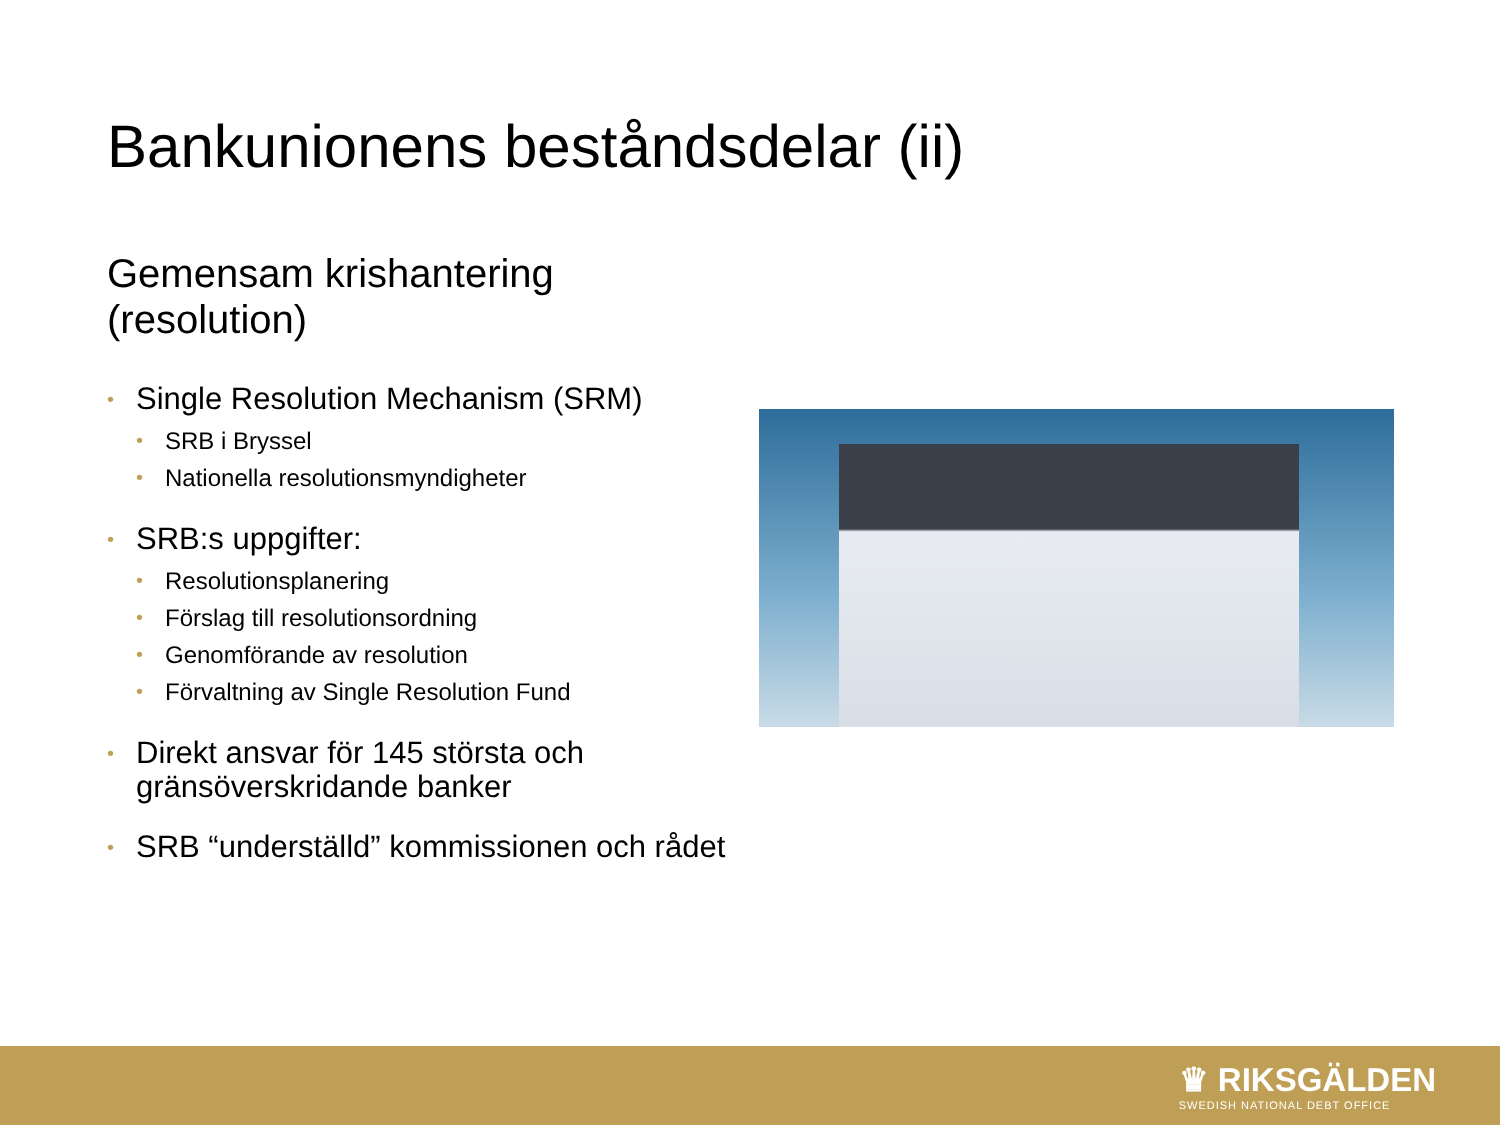Bankunionens beståndsdelar (ii)
Gemensam krishantering
(resolution)
• Single Resolution Mechanism (SRM)
• SRB i Bryssel
• Nationella resolutionsmyndigheter
• SRB:s uppgifter:
• Resolutionsplanering
• Förslag till resolutionsordning
• Genomförande av resolution
• Förvaltning av Single Resolution Fund
• Direkt ansvar för 145 största och gränsöverskridande banker
• SRB “underställd” kommissionen och rådet
♛ RIKSGÄLDEN
SWEDISH NATIONAL DEBT OFFICE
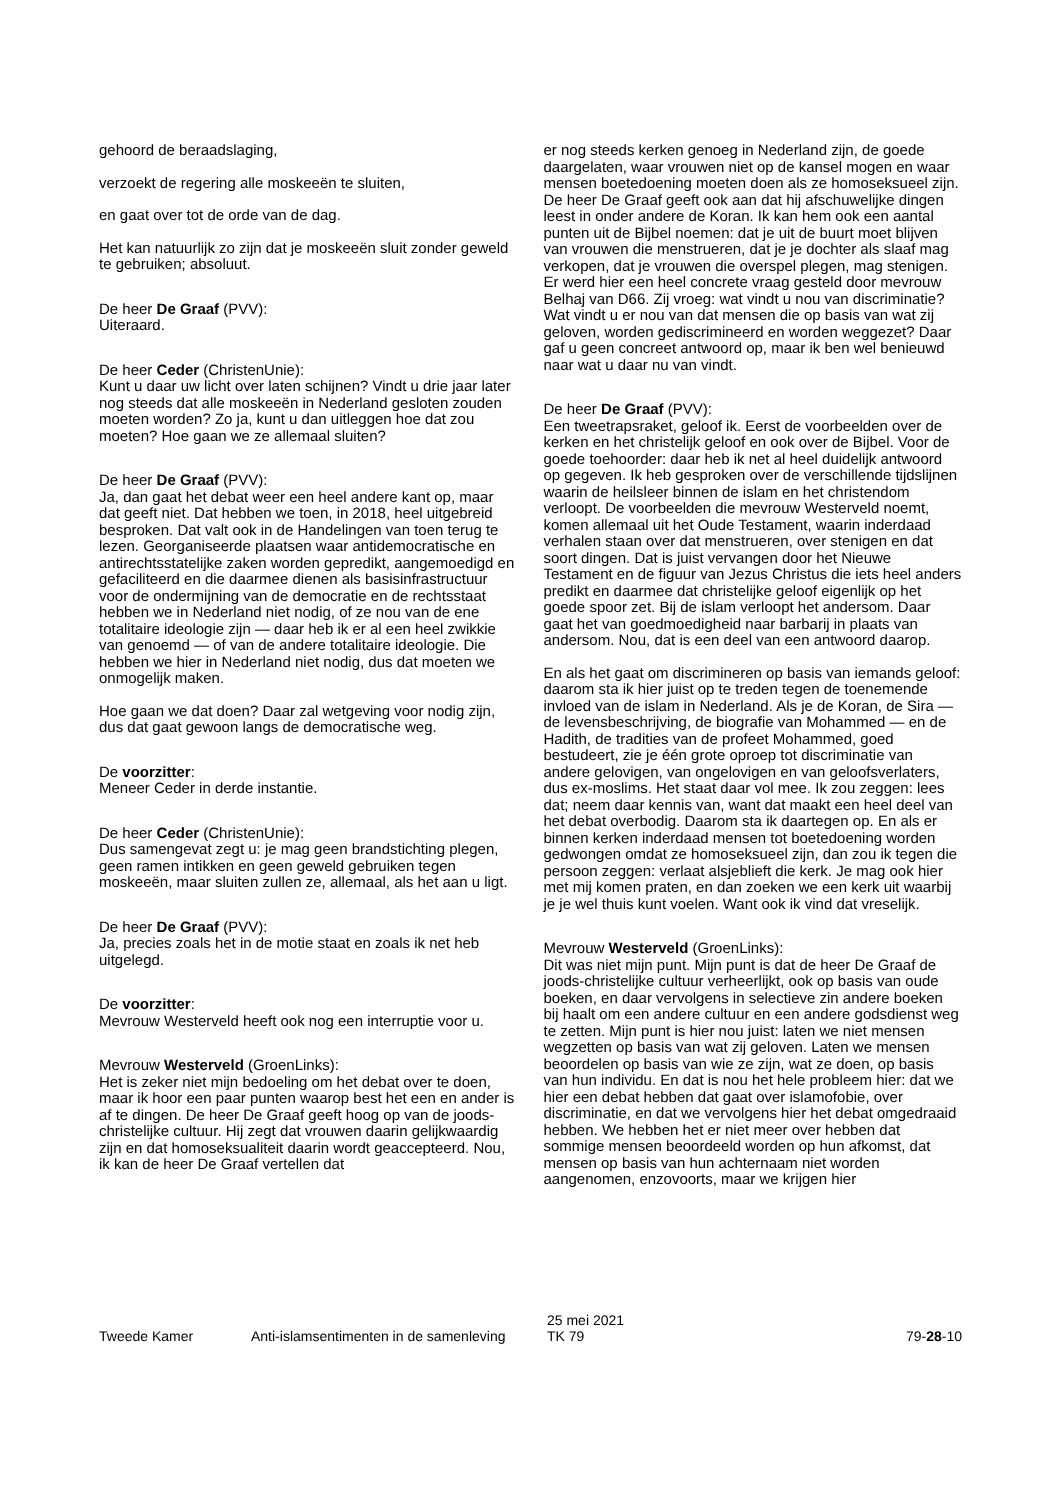gehoord de beraadslaging,
verzoekt de regering alle moskeeën te sluiten,
en gaat over tot de orde van de dag.
Het kan natuurlijk zo zijn dat je moskeeën sluit zonder geweld te gebruiken; absoluut.
De heer De Graaf (PVV):
Uiteraard.
De heer Ceder (ChristenUnie):
Kunt u daar uw licht over laten schijnen? Vindt u drie jaar later nog steeds dat alle moskeeën in Nederland gesloten zouden moeten worden? Zo ja, kunt u dan uitleggen hoe dat zou moeten? Hoe gaan we ze allemaal sluiten?
De heer De Graaf (PVV):
Ja, dan gaat het debat weer een heel andere kant op, maar dat geeft niet. Dat hebben we toen, in 2018, heel uitgebreid besproken. Dat valt ook in de Handelingen van toen terug te lezen. Georganiseerde plaatsen waar antidemocratische en antirechtsstatelijke zaken worden gepredikt, aangemoedigd en gefaciliteerd en die daarmee dienen als basisinfrastructuur voor de ondermijning van de democratie en de rechtsstaat hebben we in Nederland niet nodig, of ze nou van de ene totalitaire ideologie zijn — daar heb ik er al een heel zwikkie van genoemd — of van de andere totalitaire ideologie. Die hebben we hier in Nederland niet nodig, dus dat moeten we onmogelijk maken.
Hoe gaan we dat doen? Daar zal wetgeving voor nodig zijn, dus dat gaat gewoon langs de democratische weg.
De voorzitter:
Meneer Ceder in derde instantie.
De heer Ceder (ChristenUnie):
Dus samengevat zegt u: je mag geen brandstichting plegen, geen ramen intikken en geen geweld gebruiken tegen moskeeën, maar sluiten zullen ze, allemaal, als het aan u ligt.
De heer De Graaf (PVV):
Ja, precies zoals het in de motie staat en zoals ik net heb uitgelegd.
De voorzitter:
Mevrouw Westerveld heeft ook nog een interruptie voor u.
Mevrouw Westerveld (GroenLinks):
Het is zeker niet mijn bedoeling om het debat over te doen, maar ik hoor een paar punten waarop best het een en ander is af te dingen. De heer De Graaf geeft hoog op van de joods-christelijke cultuur. Hij zegt dat vrouwen daarin gelijkwaardig zijn en dat homoseksualiteit daarin wordt geaccepteerd. Nou, ik kan de heer De Graaf vertellen dat
er nog steeds kerken genoeg in Nederland zijn, de goede daargelaten, waar vrouwen niet op de kansel mogen en waar mensen boetedoening moeten doen als ze homoseksueel zijn. De heer De Graaf geeft ook aan dat hij afschuwelijke dingen leest in onder andere de Koran. Ik kan hem ook een aantal punten uit de Bijbel noemen: dat je uit de buurt moet blijven van vrouwen die menstrueren, dat je je dochter als slaaf mag verkopen, dat je vrouwen die overspel plegen, mag stenigen. Er werd hier een heel concrete vraag gesteld door mevrouw Belhaj van D66. Zij vroeg: wat vindt u nou van discriminatie? Wat vindt u er nou van dat mensen die op basis van wat zij geloven, worden gediscrimineerd en worden weggezet? Daar gaf u geen concreet antwoord op, maar ik ben wel benieuwd naar wat u daar nu van vindt.
De heer De Graaf (PVV):
Een tweetrapsraket, geloof ik. Eerst de voorbeelden over de kerken en het christelijk geloof en ook over de Bijbel. Voor de goede toehoorder: daar heb ik net al heel duidelijk antwoord op gegeven. Ik heb gesproken over de verschillende tijdslijnen waarin de heilsleer binnen de islam en het christendom verloopt. De voorbeelden die mevrouw Westerveld noemt, komen allemaal uit het Oude Testament, waarin inderdaad verhalen staan over dat menstrueren, over stenigen en dat soort dingen. Dat is juist vervangen door het Nieuwe Testament en de figuur van Jezus Christus die iets heel anders predikt en daarmee dat christelijke geloof eigenlijk op het goede spoor zet. Bij de islam verloopt het andersom. Daar gaat het van goedmoedigheid naar barbarij in plaats van andersom. Nou, dat is een deel van een antwoord daarop.
En als het gaat om discrimineren op basis van iemands geloof: daarom sta ik hier juist op te treden tegen de toenemende invloed van de islam in Nederland. Als je de Koran, de Sira — de levensbeschrijving, de biografie van Mohammed — en de Hadith, de tradities van de profeet Mohammed, goed bestudeert, zie je één grote oproep tot discriminatie van andere gelovigen, van ongelovigen en van geloofsverlaters, dus ex-moslims. Het staat daar vol mee. Ik zou zeggen: lees dat; neem daar kennis van, want dat maakt een heel deel van het debat overbodig. Daarom sta ik daartegen op. En als er binnen kerken inderdaad mensen tot boetedoening worden gedwongen omdat ze homoseksueel zijn, dan zou ik tegen die persoon zeggen: verlaat alsjeblieft die kerk. Je mag ook hier met mij komen praten, en dan zoeken we een kerk uit waarbij je je wel thuis kunt voelen. Want ook ik vind dat vreselijk.
Mevrouw Westerveld (GroenLinks):
Dit was niet mijn punt. Mijn punt is dat de heer De Graaf de joods-christelijke cultuur verheerlijkt, ook op basis van oude boeken, en daar vervolgens in selectieve zin andere boeken bij haalt om een andere cultuur en een andere godsdienst weg te zetten. Mijn punt is hier nou juist: laten we niet mensen wegzetten op basis van wat zij geloven. Laten we mensen beoordelen op basis van wie ze zijn, wat ze doen, op basis van hun individu. En dat is nou het hele probleem hier: dat we hier een debat hebben dat gaat over islamofobie, over discriminatie, en dat we vervolgens hier het debat omgedraaid hebben. We hebben het er niet meer over hebben dat sommige mensen beoordeeld worden op hun afkomst, dat mensen op basis van hun achternaam niet worden aangenomen, enzovoorts, maar we krijgen hier
Tweede Kamer
Anti-islamsentimenten in de samenleving
25 mei 2021
TK 79
79-28-10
○ ○ ○ ○ ○ ○ ○
--- Try it ---
Give every line above again exactly, omitting whatever pictures appear.

--- Written solution ---
Bankunionens beståndsdelar (ii)
Gemensam krishantering
(resolution)
• Single Resolution Mechanism (SRM)
• SRB i Bryssel
• Nationella resolutionsmyndigheter
• SRB:s uppgifter:
• Resolutionsplanering
• Förslag till resolutionsordning
• Genomförande av resolution
• Förvaltning av Single Resolution Fund
• Direkt ansvar för 145 största och gränsöverskridande banker
• SRB “underställd” kommissionen och rådet
♛ RIKSGÄLDEN
SWEDISH NATIONAL DEBT OFFICE
gehoord de beraadslaging,
verzoekt de regering alle moskeeën te sluiten,
en gaat over tot de orde van de dag.
Het kan natuurlijk zo zijn dat je moskeeën sluit zonder geweld te gebruiken; absoluut.
De heer De Graaf (PVV):
Uiteraard.
De heer Ceder (ChristenUnie):
Kunt u daar uw licht over laten schijnen? Vindt u drie jaar later nog steeds dat alle moskeeën in Nederland gesloten zouden moeten worden? Zo ja, kunt u dan uitleggen hoe dat zou moeten? Hoe gaan we ze allemaal sluiten?
De heer De Graaf (PVV):
Ja, dan gaat het debat weer een heel andere kant op, maar dat geeft niet. Dat hebben we toen, in 2018, heel uitgebreid besproken. Dat valt ook in de Handelingen van toen terug te lezen. Georganiseerde plaatsen waar antidemocratische en antirechtsstatelijke zaken worden gepredikt, aangemoedigd en gefaciliteerd en die daarmee dienen als basisinfrastructuur voor de ondermijning van de democratie en de rechtsstaat hebben we in Nederland niet nodig, of ze nou van de ene totalitaire ideologie zijn — daar heb ik er al een heel zwikkie van genoemd — of van de andere totalitaire ideologie. Die hebben we hier in Nederland niet nodig, dus dat moeten we onmogelijk maken.
Hoe gaan we dat doen? Daar zal wetgeving voor nodig zijn, dus dat gaat gewoon langs de democratische weg.
De voorzitter:
Meneer Ceder in derde instantie.
De heer Ceder (ChristenUnie):
Dus samengevat zegt u: je mag geen brandstichting plegen, geen ramen intikken en geen geweld gebruiken tegen moskeeën, maar sluiten zullen ze, allemaal, als het aan u ligt.
De heer De Graaf (PVV):
Ja, precies zoals het in de motie staat en zoals ik net heb uitgelegd.
De voorzitter:
Mevrouw Westerveld heeft ook nog een interruptie voor u.
Mevrouw Westerveld (GroenLinks):
Het is zeker niet mijn bedoeling om het debat over te doen, maar ik hoor een paar punten waarop best het een en ander is af te dingen. De heer De Graaf geeft hoog op van de joods-christelijke cultuur. Hij zegt dat vrouwen daarin gelijkwaardig zijn en dat homoseksualiteit daarin wordt geaccepteerd. Nou, ik kan de heer De Graaf vertellen dat
er nog steeds kerken genoeg in Nederland zijn, de goede daargelaten, waar vrouwen niet op de kansel mogen en waar mensen boetedoening moeten doen als ze homoseksueel zijn. De heer De Graaf geeft ook aan dat hij afschuwelijke dingen leest in onder andere de Koran. Ik kan hem ook een aantal punten uit de Bijbel noemen: dat je uit de buurt moet blijven van vrouwen die menstrueren, dat je je dochter als slaaf mag verkopen, dat je vrouwen die overspel plegen, mag stenigen. Er werd hier een heel concrete vraag gesteld door mevrouw Belhaj van D66. Zij vroeg: wat vindt u nou van discriminatie? Wat vindt u er nou van dat mensen die op basis van wat zij geloven, worden gediscrimineerd en worden weggezet? Daar gaf u geen concreet antwoord op, maar ik ben wel benieuwd naar wat u daar nu van vindt.
De heer De Graaf (PVV):
Een tweetrapsraket, geloof ik. Eerst de voorbeelden over de kerken en het christelijk geloof en ook over de Bijbel. Voor de goede toehoorder: daar heb ik net al heel duidelijk antwoord op gegeven. Ik heb gesproken over de verschillende tijdslijnen waarin de heilsleer binnen de islam en het christendom verloopt. De voorbeelden die mevrouw Westerveld noemt, komen allemaal uit het Oude Testament, waarin inderdaad verhalen staan over dat menstrueren, over stenigen en dat soort dingen. Dat is juist vervangen door het Nieuwe Testament en de figuur van Jezus Christus die iets heel anders predikt en daarmee dat christelijke geloof eigenlijk op het goede spoor zet. Bij de islam verloopt het andersom. Daar gaat het van goedmoedigheid naar barbarij in plaats van andersom. Nou, dat is een deel van een antwoord daarop.
En als het gaat om discrimineren op basis van iemands geloof: daarom sta ik hier juist op te treden tegen de toenemende invloed van de islam in Nederland. Als je de Koran, de Sira — de levensbeschrijving, de biografie van Mohammed — en de Hadith, de tradities van de profeet Mohammed, goed bestudeert, zie je één grote oproep tot discriminatie van andere gelovigen, van ongelovigen en van geloofsverlaters, dus ex-moslims. Het staat daar vol mee. Ik zou zeggen: lees dat; neem daar kennis van, want dat maakt een heel deel van het debat overbodig. Daarom sta ik daartegen op. En als er binnen kerken inderdaad mensen tot boetedoening worden gedwongen omdat ze homoseksueel zijn, dan zou ik tegen die persoon zeggen: verlaat alsjeblieft die kerk. Je mag ook hier met mij komen praten, en dan zoeken we een kerk uit waarbij je je wel thuis kunt voelen. Want ook ik vind dat vreselijk.
Mevrouw Westerveld (GroenLinks):
Dit was niet mijn punt. Mijn punt is dat de heer De Graaf de joods-christelijke cultuur verheerlijkt, ook op basis van oude boeken, en daar vervolgens in selectieve zin andere boeken bij haalt om een andere cultuur en een andere godsdienst weg te zetten. Mijn punt is hier nou juist: laten we niet mensen wegzetten op basis van wat zij geloven. Laten we mensen beoordelen op basis van wie ze zijn, wat ze doen, op basis van hun individu. En dat is nou het hele probleem hier: dat we hier een debat hebben dat gaat over islamofobie, over discriminatie, en dat we vervolgens hier het debat omgedraaid hebben. We hebben het er niet meer over hebben dat sommige mensen beoordeeld worden op hun afkomst, dat mensen op basis van hun achternaam niet worden aangenomen, enzovoorts, maar we krijgen hier
Tweede Kamer
Anti-islamsentimenten in de samenleving
25 mei 2021
TK 79
79-28-10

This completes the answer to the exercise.